The devastating heatwave that struck the Northwest US and southwest Canada in June was “the most extreme summer heatwave” ever recorded in North America, according to a new analysis from nonprofit research group Berkeley Earth. That’s based on the magnitude of the heatwave, or how much warmer it was than normal. Record temperatures in the region reached roughly 20 degrees Celsius (or 36 °F) hotter than average in June.
Canada recorded its hottest temperature ever on June 29th when the village of Lytton in British Columbia reached an astonishing 49.6 degrees Celsius (121 degrees Fahrenheit). Typical temperatures there in June are closer to 20 to 30 degrees Celsius (68 to 86 degrees Fahrenheit).

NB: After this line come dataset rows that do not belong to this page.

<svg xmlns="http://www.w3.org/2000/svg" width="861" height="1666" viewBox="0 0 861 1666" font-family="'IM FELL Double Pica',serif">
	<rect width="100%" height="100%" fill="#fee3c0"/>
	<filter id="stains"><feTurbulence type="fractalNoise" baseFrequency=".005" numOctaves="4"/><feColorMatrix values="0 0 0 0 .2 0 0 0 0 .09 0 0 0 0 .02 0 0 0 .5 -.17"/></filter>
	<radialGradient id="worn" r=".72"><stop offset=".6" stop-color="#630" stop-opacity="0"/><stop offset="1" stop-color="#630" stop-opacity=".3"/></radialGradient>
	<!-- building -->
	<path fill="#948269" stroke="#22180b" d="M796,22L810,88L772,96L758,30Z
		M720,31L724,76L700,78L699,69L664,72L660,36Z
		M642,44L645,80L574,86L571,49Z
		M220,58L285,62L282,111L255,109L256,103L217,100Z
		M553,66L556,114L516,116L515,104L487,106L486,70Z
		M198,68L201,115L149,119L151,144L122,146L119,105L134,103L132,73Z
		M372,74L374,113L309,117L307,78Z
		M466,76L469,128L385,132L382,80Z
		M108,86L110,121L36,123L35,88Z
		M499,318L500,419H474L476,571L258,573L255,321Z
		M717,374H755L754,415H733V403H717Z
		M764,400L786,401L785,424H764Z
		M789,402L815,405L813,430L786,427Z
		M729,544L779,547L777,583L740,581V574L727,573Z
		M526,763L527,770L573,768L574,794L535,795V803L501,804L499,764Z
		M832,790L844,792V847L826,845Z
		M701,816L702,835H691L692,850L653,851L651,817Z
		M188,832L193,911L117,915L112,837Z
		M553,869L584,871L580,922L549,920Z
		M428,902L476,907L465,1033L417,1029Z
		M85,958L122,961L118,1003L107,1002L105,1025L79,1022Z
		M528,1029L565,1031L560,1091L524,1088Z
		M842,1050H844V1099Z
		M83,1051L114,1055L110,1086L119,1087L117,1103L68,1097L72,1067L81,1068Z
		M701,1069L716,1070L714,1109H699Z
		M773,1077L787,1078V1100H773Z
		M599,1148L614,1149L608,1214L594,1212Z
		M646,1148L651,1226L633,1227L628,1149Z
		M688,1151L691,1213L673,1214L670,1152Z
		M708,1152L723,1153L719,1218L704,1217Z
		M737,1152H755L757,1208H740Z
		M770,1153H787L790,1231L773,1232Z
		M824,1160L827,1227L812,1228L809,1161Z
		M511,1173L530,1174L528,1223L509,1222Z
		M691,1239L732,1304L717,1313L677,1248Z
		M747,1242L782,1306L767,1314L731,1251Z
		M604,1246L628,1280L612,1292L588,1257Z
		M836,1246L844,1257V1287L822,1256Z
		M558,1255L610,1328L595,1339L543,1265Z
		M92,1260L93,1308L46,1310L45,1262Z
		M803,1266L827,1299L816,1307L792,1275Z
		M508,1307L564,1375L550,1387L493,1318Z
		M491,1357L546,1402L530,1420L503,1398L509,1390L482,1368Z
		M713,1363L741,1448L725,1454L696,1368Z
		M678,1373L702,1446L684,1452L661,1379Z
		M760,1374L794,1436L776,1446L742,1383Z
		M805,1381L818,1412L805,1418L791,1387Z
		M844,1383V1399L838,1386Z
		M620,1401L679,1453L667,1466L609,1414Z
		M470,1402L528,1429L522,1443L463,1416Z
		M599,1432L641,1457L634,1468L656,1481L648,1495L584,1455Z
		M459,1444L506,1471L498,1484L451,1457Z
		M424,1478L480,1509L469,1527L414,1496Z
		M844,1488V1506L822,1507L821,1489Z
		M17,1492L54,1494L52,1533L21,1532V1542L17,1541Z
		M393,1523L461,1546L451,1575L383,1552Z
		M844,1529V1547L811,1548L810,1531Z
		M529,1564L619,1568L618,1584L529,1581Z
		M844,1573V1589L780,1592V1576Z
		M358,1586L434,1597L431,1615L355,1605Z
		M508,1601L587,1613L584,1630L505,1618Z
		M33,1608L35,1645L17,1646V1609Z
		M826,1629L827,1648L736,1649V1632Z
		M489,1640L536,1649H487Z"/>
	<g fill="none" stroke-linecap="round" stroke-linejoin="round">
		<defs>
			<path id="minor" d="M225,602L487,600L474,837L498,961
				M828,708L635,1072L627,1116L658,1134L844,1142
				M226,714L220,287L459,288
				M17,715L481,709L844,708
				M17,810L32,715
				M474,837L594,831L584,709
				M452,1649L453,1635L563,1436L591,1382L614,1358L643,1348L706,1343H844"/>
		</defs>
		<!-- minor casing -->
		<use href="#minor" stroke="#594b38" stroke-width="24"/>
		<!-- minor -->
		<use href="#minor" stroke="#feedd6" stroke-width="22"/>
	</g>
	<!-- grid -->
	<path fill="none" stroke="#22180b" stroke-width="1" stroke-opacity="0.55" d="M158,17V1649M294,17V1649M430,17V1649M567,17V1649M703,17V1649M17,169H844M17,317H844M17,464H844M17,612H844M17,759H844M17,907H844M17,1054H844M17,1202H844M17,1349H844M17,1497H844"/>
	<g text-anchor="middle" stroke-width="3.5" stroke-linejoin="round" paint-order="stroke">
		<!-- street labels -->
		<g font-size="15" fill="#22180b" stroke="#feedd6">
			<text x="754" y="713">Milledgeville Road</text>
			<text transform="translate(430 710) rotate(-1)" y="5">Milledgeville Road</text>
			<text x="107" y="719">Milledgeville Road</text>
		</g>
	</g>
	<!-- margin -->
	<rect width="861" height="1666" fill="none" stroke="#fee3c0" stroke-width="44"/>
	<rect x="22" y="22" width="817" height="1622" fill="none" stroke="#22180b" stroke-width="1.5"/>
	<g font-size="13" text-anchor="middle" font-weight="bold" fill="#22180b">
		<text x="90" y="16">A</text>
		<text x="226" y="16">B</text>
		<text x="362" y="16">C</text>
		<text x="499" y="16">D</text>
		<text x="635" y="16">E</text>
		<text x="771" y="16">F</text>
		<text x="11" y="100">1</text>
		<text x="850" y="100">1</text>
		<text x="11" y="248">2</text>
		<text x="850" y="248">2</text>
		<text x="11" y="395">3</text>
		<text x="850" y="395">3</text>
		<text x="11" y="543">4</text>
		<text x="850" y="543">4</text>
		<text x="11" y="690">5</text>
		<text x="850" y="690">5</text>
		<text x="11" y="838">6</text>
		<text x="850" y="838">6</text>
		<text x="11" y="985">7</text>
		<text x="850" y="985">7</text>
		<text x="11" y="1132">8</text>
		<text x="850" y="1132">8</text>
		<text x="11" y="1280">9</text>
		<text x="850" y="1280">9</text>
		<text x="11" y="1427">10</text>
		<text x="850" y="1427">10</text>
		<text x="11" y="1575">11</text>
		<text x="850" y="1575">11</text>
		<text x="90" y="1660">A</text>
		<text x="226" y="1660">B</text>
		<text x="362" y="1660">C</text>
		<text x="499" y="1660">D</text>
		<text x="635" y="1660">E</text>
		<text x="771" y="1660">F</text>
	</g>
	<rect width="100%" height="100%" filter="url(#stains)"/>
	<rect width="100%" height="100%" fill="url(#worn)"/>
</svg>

The consequences of that heat are staggering. Scorching temperatures fed wildfires, which burned down 90 percent of Lytton. There were at least 570 heat-related deaths in Canada and at least 194 in the US. Thousands more people wound up in emergency departments.

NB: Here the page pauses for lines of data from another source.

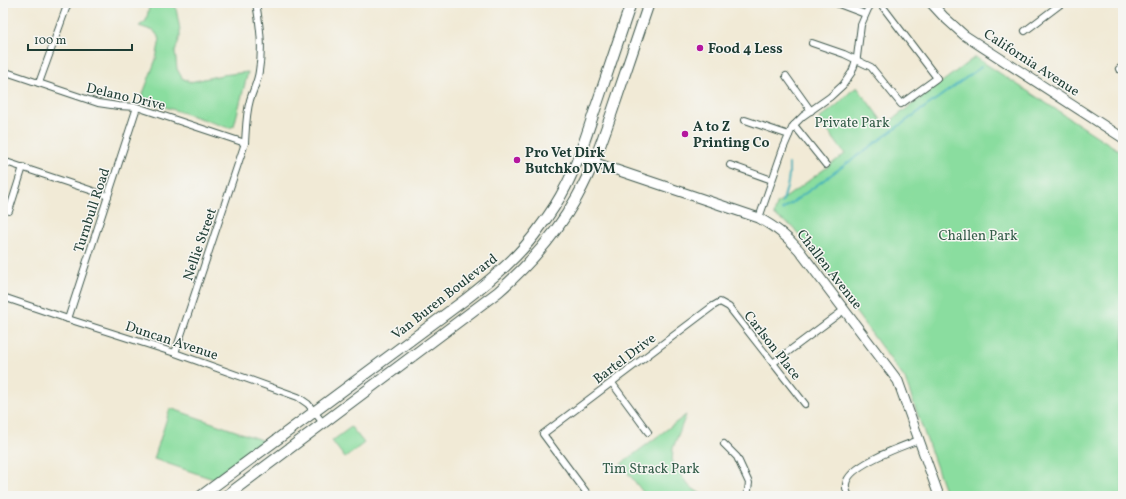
<svg xmlns="http://www.w3.org/2000/svg" width="1126" height="499" font-family="Vollkorn,serif">
  <rect width="100%" height="100%" fill="#f6f6f2"/>
  <filter id="ink" filterUnits="userSpaceOnUse"><feTurbulence type="fractalNoise" baseFrequency=".025" numOctaves="2"/><feDisplacementMap in="SourceGraphic" scale="8" xChannelSelector="R" yChannelSelector="G"/><feConvolveMatrix kernelMatrix="1 2 1 2 8 2 1 2 1" color-interpolation-filters="sRGB"/></filter>
  <filter id="wash" filterUnits="userSpaceOnUse"><feTurbulence type="fractalNoise" baseFrequency=".012" numOctaves="4" result="noise"/><feDisplacementMap in="SourceGraphic" scale="16" xChannelSelector="R" yChannelSelector="G"/><feGaussianBlur stdDeviation="0.9" result="paint"/><feColorMatrix in="noise" values="0 0 0 0 0 0 0 0 0 0 0 0 0 0 0 0 0 1.4 0 .05"/><feComposite in="paint" operator="in"/></filter>
  <g filter="url(#wash)">
    <rect width="100%" height="100%" fill="#f1ead6"/>
    <g fill="#8add9f" stroke="#548d6a">
      <polygon points="150,3 175,3 180,30 180,37 175,51 177,69 182,78 190,82 222,75 248,72 234,126 229,128 141,99 156,59 160,39 154,31 139,26 146,21"/>
      <polygon points="975,57 1123,153 1123,496 947,496 905,379 793,227 774,215 777,204 845,154 819,119 837,105 850,92 857,87 885,125"/>
      <polygon points="170,408 264,441 213,479 154,459"/>
      <polygon points="686,415 673,448 672,463 689,486 704,496 646,496 621,464"/>
      <polygon points="351,427 364,443 345,458 332,441"/>
    </g>
    <g fill="none" stroke-linecap="round" stroke-linejoin="round">
      <g stroke="#40b1ba" stroke-width="2">
        <path d="M782,203C787,189 790,178 789,164"/>
        <polyline points="782,210 981,67"/>
      </g>
    </g>
  </g>
  <g filter="url(#ink)">
    <g fill="none" stroke-linecap="round" stroke-linejoin="round">
      <defs>
        <g id="street">
          <polyline points="836,3 865,14"/>
          <polyline points="1025,31 1062,3"/>
          <polyline points="812,43 844,54 871,67 901,104 937,78 880,3"/>
          <polyline points="1119,69 1123,66"/>
          <polyline points="3,71 98,103 118,106 137,107 245,143"/>
          <polyline points="786,76 811,111"/>
          <polyline points="39,83 68,3"/>
          <polyline points="745,120 789,135"/>
          <polyline points="794,125 826,165"/>
          <polyline points="3,161 108,196"/>
          <polyline points="730,165 772,180"/>
          <polyline points="9,211 23,167"/>
          <polyline points="759,218 783,149 793,126 803,116 830,97 843,85 852,72 857,57 861,25 868,9 872,3"/>
          <polyline points="3,297 68,319 175,353 298,397 308,404 323,423"/>
          <polyline points="68,319 137,107"/>
          <path d="M175,353L245,143C246,129 246,114 250,100C253,90 258,81 259,71C263,48 260,26 256,3"/>
          <polyline points="773,363 844,310"/>
          <polyline points="612,383 648,432"/>
          <polyline points="724,444 737,457 749,483 747,496"/>
          <polyline points="589,496 543,434 713,306 720,302 729,307 805,404"/>
          <path d="M849,496C847,492 845,489 846,484C848,465 903,446 919,440"/>
        </g>
        <g id="secondary">
          <polyline points="931,3 943,16 964,35 1123,138"/>
          <path d="M578,157L759,218C776,228 786,235 799,250L898,381L939,496"/>
        </g>
        <g id="primary">
          <path d="M201,496L466,299C493,278 520,256 540,227C550,214 559,200 566,186C580,159 588,129 598,101C609,68 620,36 631,3"/>
          <path d="M226,496L498,292C529,265 557,233 577,197C592,170 602,141 612,112C624,76 637,39 649,3"/>
        </g>
      </defs>
      <use href="#street" stroke="#3e574c" stroke-width="8"/>
      <use href="#secondary" stroke="#3e574c" stroke-width="11"/>
      <use href="#primary" stroke="#3e574c" stroke-width="12"/>
      <use href="#street" stroke="#fff" stroke-width="6"/>
      <use href="#secondary" stroke="#fff" stroke-width="9"/>
      <use href="#primary" stroke="#fff" stroke-width="10"/>
    </g>
  </g>
  <g fill="#b5179e" stroke="#f6f6f2" stroke-width="1.5">
    <circle cx="700" cy="48" r="4"/>
    <circle cx="685" cy="134" r="4"/>
    <circle cx="517" cy="160" r="4"/>
  </g>
  <g text-anchor="middle" stroke-width="3" stroke-linejoin="round" paint-order="stroke">
    <g font-size="14" font-weight="bold" fill="#1f3d34" stroke="#f6f6f2" text-anchor="start">
      <text x="708" y="53">Food 4 Less</text>
      <text x="693" y="131">A to Z<tspan x="693" dy="16">Printing Co</tspan></text>
      <text x="525" y="157">Pro Vet Dirk<tspan x="525" dy="16">Butchko DVM</tspan></text>
    </g>
    <g font-size="14" fill="#1f3d34" stroke="#f6f6f2">
      <text transform="translate(1032 62) rotate(33)" y="5">California Avenue</text>
      <text transform="translate(126 96) rotate(13)" y="5">Delano Drive</text>
      <text transform="translate(91 210) rotate(-72)" y="5">Turnbull Road</text>
      <text transform="translate(199 244) rotate(-71)" y="5">Nellie Street</text>
      <text transform="translate(830 269) rotate(52)" y="5">Challen Avenue</text>
      <text transform="translate(444 296) rotate(-38)" y="5">Van Buren Boulevard</text>
      <text transform="translate(172 340) rotate(18)" y="5">Duncan Avenue</text>
      <text transform="translate(773 345) rotate(52)" y="5">Carlson Place</text>
      <text transform="translate(624 358) rotate(-37)" y="5">Bartel Drive</text>
    </g>
    <g font-size="14" fill="#345d49" stroke="#f6f6f2">
      <text x="852" y="127">Private Park</text>
      <text x="978" y="240">Challen Park</text>
      <text x="651" y="473">Tim Strack Park</text>
    </g>
  </g>
  <rect width="1126" height="499" fill="none" stroke="#f6f6f2" stroke-width="16"/>
  <path d="M28 44v6h104v-6" fill="none" stroke="#1f3d34" stroke-width="2"/>
  <text x="34" y="44" font-size="12" fill="#1f3d34" stroke="#f6f6f2" stroke-width="3" paint-order="stroke">100 m</text>
</svg>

The late June heatwave was a “1,000-year event…hopefully,” according to a preliminary analysis by the National Oceanic and Atmospheric Administration (NOAA). The severity of the heat would have been “virtually impossible” without human-caused climate change, both NOAA and a separate analysis from an international team of researchers found.
For the entire Northern Hemisphere, it was the warmest June on record averaged across all land areas. Nearly 4 percent of the surface of the Earth hit record high average temperatures during the first half of 2021, according to the Berkeley Earth analysis. That’s despite the cooling effect of a La Niña event. Looking at the first six months of the year, “Nowhere has been record cold,” tweeted Berkeley Earth lead scientist Robert Rohde.

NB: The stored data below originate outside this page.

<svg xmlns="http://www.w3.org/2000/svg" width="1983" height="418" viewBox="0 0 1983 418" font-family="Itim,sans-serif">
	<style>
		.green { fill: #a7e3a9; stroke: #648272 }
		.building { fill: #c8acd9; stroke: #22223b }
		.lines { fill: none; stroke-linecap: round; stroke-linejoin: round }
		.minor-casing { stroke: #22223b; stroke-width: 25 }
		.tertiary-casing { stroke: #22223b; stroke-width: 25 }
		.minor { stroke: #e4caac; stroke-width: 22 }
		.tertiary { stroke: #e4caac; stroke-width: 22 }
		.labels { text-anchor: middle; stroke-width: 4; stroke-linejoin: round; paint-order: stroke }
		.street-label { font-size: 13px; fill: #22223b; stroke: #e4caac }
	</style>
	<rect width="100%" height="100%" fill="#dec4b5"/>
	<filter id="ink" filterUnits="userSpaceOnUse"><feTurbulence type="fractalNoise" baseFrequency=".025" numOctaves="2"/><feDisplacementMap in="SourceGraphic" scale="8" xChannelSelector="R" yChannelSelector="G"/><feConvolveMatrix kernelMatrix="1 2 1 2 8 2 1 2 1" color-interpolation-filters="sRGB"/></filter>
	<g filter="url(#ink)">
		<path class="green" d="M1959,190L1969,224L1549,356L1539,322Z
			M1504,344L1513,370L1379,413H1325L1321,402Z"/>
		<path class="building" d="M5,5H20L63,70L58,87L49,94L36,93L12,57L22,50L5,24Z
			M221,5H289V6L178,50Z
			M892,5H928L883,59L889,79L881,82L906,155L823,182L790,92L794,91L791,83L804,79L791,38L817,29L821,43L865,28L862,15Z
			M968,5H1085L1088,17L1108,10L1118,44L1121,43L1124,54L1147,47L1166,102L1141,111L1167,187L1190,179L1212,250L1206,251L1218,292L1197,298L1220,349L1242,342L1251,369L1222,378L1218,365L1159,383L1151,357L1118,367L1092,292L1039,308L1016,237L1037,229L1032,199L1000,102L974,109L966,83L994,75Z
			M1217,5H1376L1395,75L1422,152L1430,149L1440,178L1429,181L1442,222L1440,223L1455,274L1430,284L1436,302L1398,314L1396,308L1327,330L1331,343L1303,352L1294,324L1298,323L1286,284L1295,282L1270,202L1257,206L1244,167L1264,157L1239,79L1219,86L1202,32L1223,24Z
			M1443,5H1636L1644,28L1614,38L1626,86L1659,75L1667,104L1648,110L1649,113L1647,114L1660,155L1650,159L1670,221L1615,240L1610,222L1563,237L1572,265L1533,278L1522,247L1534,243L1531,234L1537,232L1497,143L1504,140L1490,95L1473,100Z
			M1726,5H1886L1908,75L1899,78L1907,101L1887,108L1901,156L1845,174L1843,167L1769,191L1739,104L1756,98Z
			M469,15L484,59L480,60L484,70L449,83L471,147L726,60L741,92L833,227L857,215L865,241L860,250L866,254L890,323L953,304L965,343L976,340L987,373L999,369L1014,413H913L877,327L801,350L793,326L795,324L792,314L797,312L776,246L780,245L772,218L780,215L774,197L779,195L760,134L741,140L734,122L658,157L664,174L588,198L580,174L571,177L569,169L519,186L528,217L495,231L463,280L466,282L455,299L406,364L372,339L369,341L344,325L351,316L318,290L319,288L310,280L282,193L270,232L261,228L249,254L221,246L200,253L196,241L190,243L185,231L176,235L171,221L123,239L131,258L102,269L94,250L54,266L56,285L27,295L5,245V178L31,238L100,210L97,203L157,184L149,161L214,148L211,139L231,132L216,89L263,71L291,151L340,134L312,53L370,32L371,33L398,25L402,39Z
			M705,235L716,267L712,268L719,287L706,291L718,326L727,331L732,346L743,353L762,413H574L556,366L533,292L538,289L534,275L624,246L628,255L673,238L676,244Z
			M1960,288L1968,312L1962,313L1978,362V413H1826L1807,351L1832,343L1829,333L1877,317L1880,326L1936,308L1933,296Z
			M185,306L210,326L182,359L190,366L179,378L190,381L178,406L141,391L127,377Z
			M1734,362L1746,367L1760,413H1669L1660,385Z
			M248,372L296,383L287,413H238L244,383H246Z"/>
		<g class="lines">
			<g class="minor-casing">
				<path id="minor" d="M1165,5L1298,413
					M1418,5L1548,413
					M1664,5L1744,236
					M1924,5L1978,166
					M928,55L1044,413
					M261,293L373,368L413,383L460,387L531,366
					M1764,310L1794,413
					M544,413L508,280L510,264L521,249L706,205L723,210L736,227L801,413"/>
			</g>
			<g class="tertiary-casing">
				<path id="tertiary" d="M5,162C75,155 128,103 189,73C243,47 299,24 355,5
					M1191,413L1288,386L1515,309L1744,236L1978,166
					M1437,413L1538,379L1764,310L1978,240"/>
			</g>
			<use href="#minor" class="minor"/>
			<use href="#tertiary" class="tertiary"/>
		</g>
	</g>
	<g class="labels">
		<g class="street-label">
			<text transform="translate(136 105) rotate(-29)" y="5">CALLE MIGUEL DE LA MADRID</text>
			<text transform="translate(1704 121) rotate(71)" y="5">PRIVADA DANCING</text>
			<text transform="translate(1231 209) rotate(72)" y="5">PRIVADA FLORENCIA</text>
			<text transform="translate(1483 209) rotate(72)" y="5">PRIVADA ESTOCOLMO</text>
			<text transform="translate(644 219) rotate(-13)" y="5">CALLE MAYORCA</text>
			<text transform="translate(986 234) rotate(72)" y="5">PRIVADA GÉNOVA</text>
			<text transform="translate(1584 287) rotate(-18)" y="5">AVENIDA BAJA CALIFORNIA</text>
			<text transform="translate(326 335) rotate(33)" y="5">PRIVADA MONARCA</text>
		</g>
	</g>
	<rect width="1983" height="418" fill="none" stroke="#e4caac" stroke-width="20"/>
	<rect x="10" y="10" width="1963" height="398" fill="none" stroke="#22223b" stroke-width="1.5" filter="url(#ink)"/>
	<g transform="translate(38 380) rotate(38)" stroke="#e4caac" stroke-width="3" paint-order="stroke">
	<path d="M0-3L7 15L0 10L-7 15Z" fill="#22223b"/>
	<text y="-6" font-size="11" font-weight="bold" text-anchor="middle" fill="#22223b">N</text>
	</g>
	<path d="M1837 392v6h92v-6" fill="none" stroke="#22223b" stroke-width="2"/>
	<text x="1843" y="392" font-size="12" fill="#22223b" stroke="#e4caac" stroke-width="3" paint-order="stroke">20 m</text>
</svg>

Globally, the odds of more “record-shattering” heatwaves like the one that took such a huge toll in the US and Canada in June are likely on the rise. Prolonged, record-breaking extreme heat events are two to seven times more likely to take place from now until 2050 compared to the previous three decades, according to research published earlier this week. That estimate is based on a scenario in which greenhouse gas emissions stay high, like they are today. There’s still some hope of avoiding that future — but first, humanity will have to stop burning quite so many fossil fuels.